ERBIL, Kurdistan Region — Kurdish leader Masoud Barzani discussed Kurdish independence, the fate of areas outside the Kurdistan Regional Government (KRG) administration and Erbil-Baghdad relations in a meeting with a delegation from Iraqi Al-Rafidain Center for Dialogue in Erbil on Saturday.

 Addressing on a long anticipated Kurdish independence declaration, Barzani assured the delegation which was comprised of Iraqi elite politicians, parliamentarians, journalists and intellectuals “the independence of Kurdistan will be far from violent. It will be within the context of dialogue and understanding for a grassroots resolution of the problems,” the Kurdistan Region Presidency quoted Barzani as telling the attendants of the meeting.

 Barzani added that “nowhere in the world a forced unity and a forced separation succeed.”

 Barzani in the meeting welcomed any form of dialogue and exchanges of points of view, deeming it a “very good” step forward to reach a positive end.

 Commenting on the future of the areas which Peshmerga brought under control in the fight against ISIS, Barzani stressed that “No one or party has the right to impose a designed formula over the people of these areas, but rather, the fate of these areas must be determined by themselves.”
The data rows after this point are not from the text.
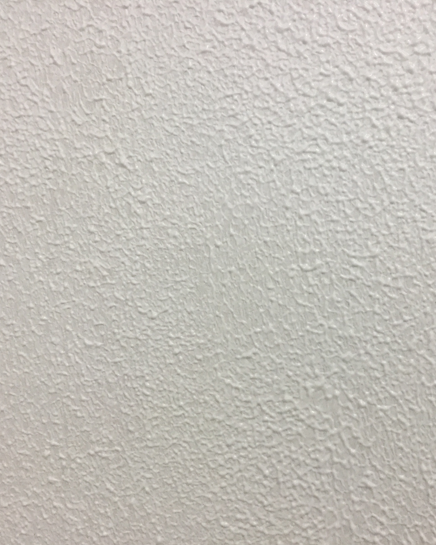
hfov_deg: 36.4
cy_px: 276
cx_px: 255
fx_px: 661
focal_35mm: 41
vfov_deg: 44.8
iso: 50
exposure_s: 1/33
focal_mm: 3.3
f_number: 2.4
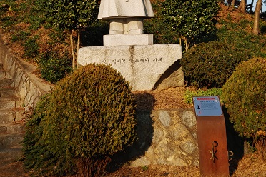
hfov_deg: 28.8
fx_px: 517
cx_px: 133
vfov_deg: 19.1
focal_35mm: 70
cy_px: 19
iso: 50
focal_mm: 5.88
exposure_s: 1/505
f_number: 2.4
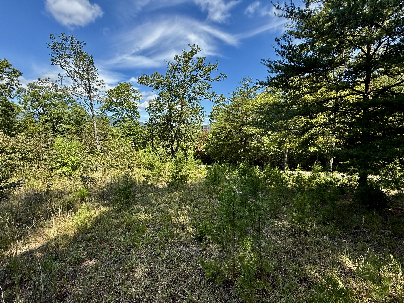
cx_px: 202
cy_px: 152
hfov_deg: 102.1
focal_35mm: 14
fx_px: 163
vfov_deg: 85.7
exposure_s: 1/742
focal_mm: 2.22
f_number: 2.2
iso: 64
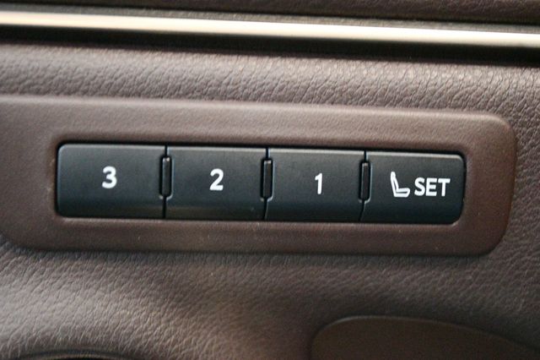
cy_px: 180
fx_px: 899
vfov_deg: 22.6
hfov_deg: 33.4
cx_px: 270
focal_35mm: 60
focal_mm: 40
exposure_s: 1/60
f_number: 5.3
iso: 12800
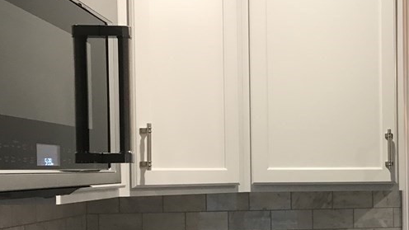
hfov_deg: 30.7
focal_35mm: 63
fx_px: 683
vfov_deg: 18.9
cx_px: 419
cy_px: 186
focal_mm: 3.99
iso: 25
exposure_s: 1/30
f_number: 1.8
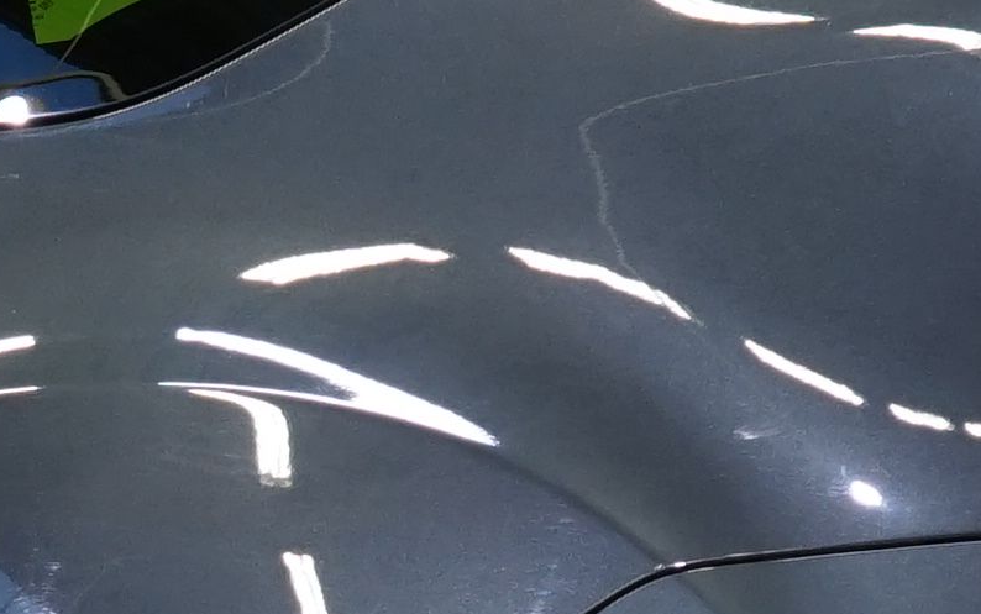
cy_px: 633
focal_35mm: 254
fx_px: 6794
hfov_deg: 8.2
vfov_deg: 5.2
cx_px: -46
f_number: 5
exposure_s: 1/30
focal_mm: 33
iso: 500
 The Kurdish leader explained since the Iraqi state was established, the Kurdish nation’s share has only been an exploitation and violation of their typical rights at the hands of authorities in Baghdad.

 “The state of Iraq was established on the basis of partnership between Kurds, Arabs and considering other elements’ rights. But the Kurdistan Region’s share in this partnership was the destruction of 4,500 villages, 182,000 victims of Anfal, the missing of 12,000 Fayli youth, 8,000 Barzanis and gassing of Kurdistan with chemical weapons,” Barzani said.

 “In addition to all these, the Kurdish nation did not turn to explosions or acts against civilian people during the Aylul Revolution and other phases of struggles. Though, in the uprising of 1991, as it was turning a new page with the Iraqi state, the Kurdish nation did not seek retaliation.”

According to the statement, Barzani explained to the delegation that he had believed after the fall of Baath regime a federal and democratic Iraq could have been established and that he exerted all of his efforts in this regard.

“The following events showed that the culture of subordinating Kurds and violating the partnership by Baghdad is persistent and dominant,” Barzani said.

“The public opinion of the Kurdistan Region, their will and desires have to be understood and respected.” The statement added: Likewise, other religious and national groups of Iraq also have to be respected.

Barzani went on to talk about his role as the president of the Kurdistan Democratic Party and that of Jalal Talabani, head of the Patriotic Union of Kurdistan after Saddam Hussein’s regime was toppled in 2003 when they helped other Iraqi parties to draft a constitution for the country and forming a new Iraq based on federalism and democracy. Talabani has fallen ill since 2012, after he suffered a brain stroke.

Barzani also highlighted that their attempts have not worked as Iraqi authorities ruled the country contrary to the constitution; therefore, partnership and federalism failed in Iraq and Baghdad’s position on the KRG became retaliatory after “Kurdistan was threatened; the bread of the Kurdistan Region was cut off.”

But, in the end “the boundaries will not be redrawn with blood,” Ibrahim Somaida’i, an advisor to the prime minister of Iraq, told Rudaw, quoting Barzani as assuring them.